Required action: Copy the items verbatim from the line with "不受地域限制，全球員工可使用。" up to and including the line with "Return to entry". Omit the pictures from your answer.

Source data:
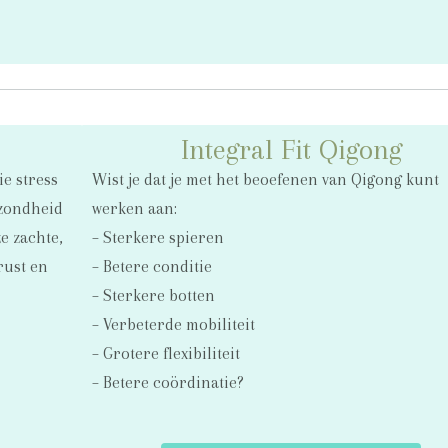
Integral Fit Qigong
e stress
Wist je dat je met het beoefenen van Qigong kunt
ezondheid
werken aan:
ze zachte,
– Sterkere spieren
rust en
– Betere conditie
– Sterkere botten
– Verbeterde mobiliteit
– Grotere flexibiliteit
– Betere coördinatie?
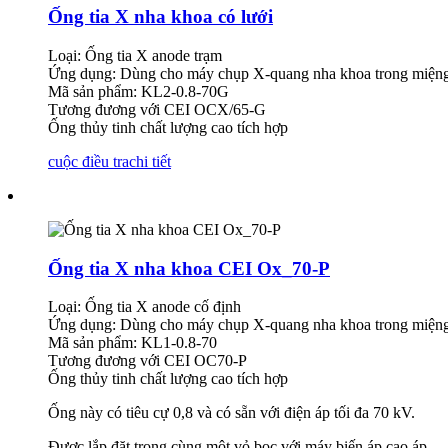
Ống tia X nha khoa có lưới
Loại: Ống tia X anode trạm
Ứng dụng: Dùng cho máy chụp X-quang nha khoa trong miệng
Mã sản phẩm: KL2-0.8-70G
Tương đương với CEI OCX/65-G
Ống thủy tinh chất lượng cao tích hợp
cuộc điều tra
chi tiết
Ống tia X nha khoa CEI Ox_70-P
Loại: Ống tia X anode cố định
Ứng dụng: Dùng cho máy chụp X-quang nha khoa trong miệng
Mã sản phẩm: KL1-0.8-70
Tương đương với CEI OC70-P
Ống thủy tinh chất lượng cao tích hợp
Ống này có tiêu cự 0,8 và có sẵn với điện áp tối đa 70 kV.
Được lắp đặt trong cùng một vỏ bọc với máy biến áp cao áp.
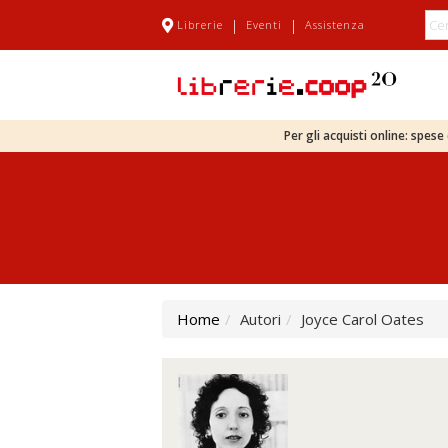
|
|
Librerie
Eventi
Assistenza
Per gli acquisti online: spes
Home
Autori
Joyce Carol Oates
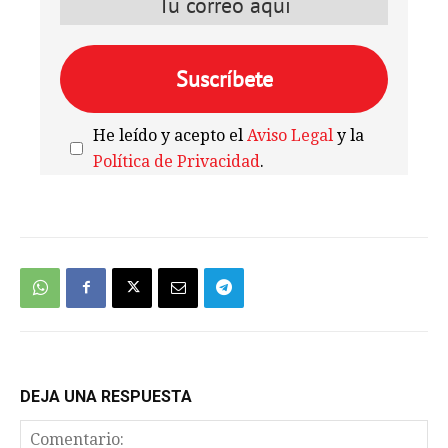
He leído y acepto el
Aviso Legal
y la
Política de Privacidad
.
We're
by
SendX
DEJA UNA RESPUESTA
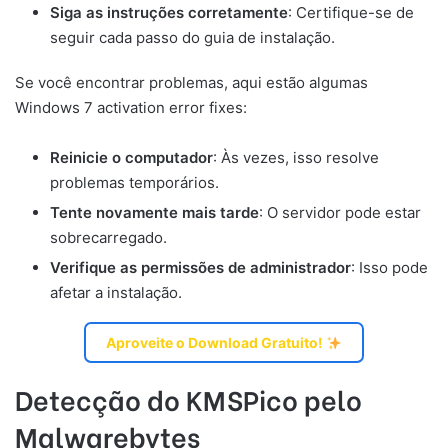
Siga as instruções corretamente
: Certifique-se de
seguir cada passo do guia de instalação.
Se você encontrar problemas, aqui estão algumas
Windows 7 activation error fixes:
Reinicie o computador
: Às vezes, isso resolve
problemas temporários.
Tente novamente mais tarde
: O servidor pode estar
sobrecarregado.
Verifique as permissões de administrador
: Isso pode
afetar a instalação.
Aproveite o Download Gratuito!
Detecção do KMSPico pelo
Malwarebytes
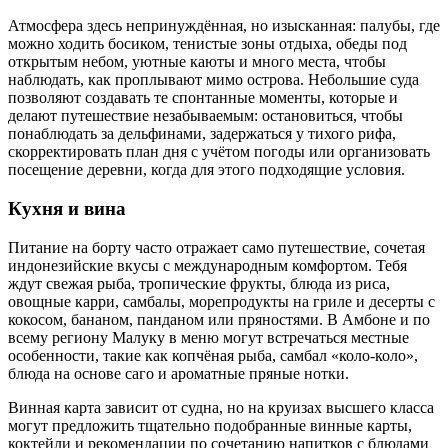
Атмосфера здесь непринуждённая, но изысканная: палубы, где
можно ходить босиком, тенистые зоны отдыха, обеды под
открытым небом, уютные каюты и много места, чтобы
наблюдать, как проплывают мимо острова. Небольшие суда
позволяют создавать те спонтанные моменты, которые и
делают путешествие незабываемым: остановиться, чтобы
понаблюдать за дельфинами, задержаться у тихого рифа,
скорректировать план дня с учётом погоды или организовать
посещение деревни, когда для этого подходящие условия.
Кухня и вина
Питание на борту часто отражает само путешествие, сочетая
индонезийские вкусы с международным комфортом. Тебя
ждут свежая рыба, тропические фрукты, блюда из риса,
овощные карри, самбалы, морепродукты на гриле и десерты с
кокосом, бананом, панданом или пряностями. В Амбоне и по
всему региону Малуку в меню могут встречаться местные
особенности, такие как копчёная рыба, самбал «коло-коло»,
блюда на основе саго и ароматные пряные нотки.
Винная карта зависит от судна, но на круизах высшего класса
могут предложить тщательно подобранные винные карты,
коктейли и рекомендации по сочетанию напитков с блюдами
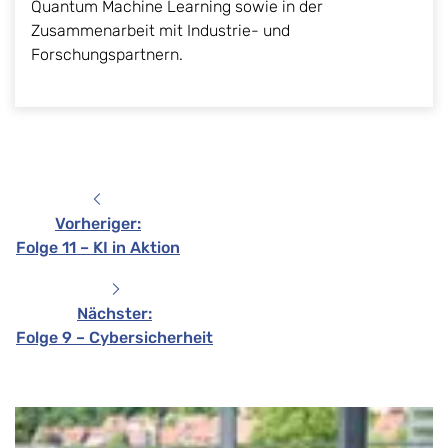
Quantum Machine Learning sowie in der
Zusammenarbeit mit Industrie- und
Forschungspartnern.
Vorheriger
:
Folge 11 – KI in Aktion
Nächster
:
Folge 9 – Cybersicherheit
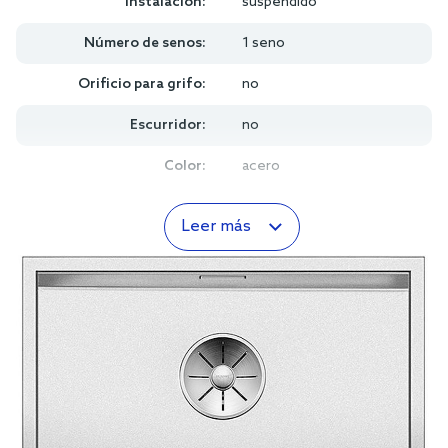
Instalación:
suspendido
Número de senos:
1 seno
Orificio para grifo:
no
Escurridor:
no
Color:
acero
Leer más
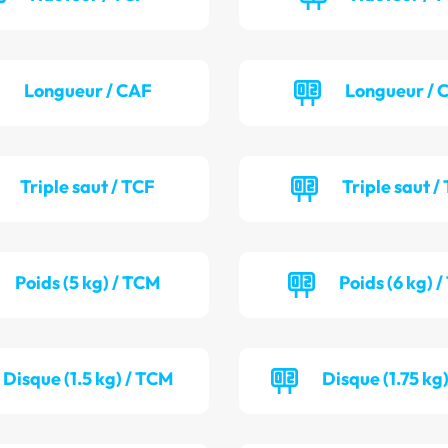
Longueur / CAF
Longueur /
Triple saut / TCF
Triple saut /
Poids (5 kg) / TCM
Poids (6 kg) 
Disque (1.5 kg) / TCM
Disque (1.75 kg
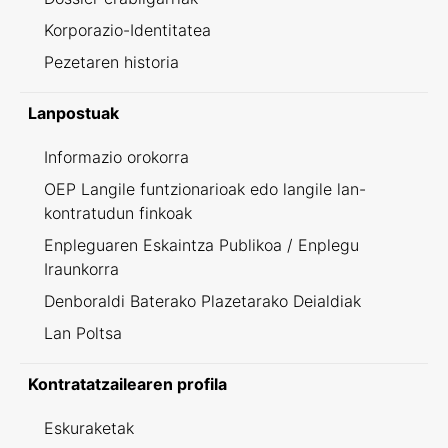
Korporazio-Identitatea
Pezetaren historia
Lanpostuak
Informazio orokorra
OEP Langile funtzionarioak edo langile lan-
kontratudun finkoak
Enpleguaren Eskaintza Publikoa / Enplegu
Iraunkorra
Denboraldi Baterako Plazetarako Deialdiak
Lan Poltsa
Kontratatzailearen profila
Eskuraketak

==

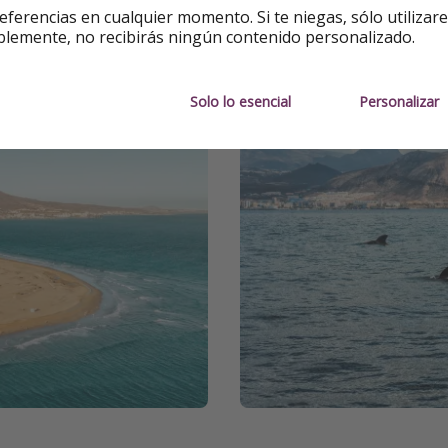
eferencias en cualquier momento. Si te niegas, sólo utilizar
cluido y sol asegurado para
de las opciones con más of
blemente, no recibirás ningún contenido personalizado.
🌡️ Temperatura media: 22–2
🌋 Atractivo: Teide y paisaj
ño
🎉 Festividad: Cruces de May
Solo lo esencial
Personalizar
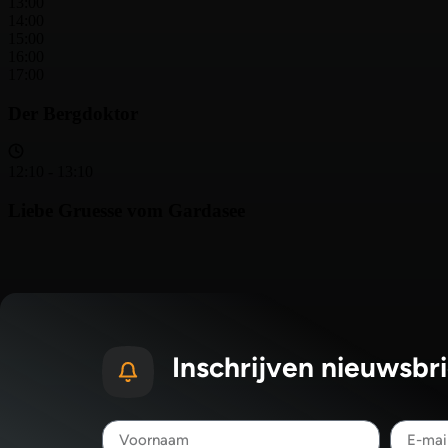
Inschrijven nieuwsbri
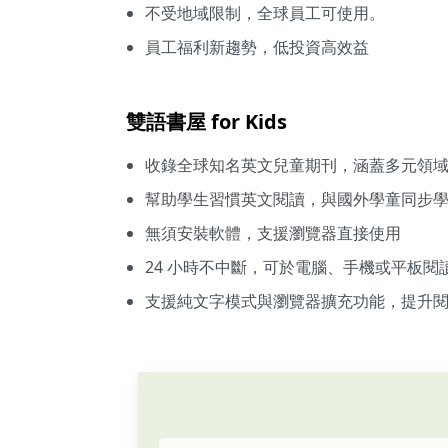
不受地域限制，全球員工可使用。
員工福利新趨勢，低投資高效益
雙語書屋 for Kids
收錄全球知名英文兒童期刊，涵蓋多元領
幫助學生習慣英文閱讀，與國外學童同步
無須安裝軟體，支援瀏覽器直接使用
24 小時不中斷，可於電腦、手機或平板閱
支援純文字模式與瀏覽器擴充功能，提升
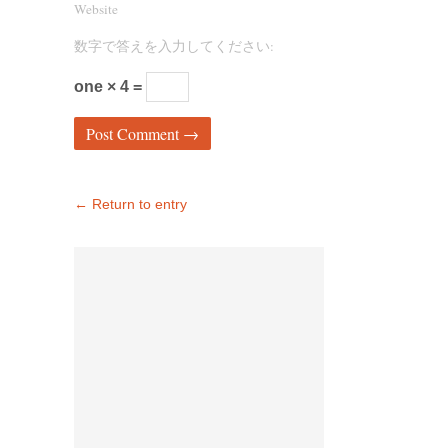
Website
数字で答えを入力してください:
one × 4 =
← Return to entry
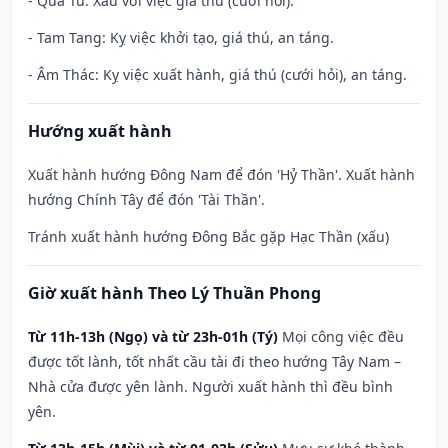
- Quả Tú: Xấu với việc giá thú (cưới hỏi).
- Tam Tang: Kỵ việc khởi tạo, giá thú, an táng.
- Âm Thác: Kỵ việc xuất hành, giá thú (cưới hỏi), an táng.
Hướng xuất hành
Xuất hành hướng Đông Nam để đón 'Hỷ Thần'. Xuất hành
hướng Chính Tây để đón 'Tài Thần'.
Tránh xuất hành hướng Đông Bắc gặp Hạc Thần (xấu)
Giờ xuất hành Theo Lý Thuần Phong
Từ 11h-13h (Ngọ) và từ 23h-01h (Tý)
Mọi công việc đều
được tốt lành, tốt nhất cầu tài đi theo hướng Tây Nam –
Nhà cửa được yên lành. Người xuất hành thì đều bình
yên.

Answer to this task:
不受地域限制，全球員工可使用。
員工福利新趨勢，低投資高效益
雙語書屋 for Kids
收錄全球知名英文兒童期刊，涵蓋多元領
幫助學生習慣英文閱讀，與國外學童同步
無須安裝軟體，支援瀏覽器直接使用
24 小時不中斷，可於電腦、手機或平板閱
支援純文字模式與瀏覽器擴充功能，提升
Website
数字で答えを入力してください:
one × 4 =
← Return to entry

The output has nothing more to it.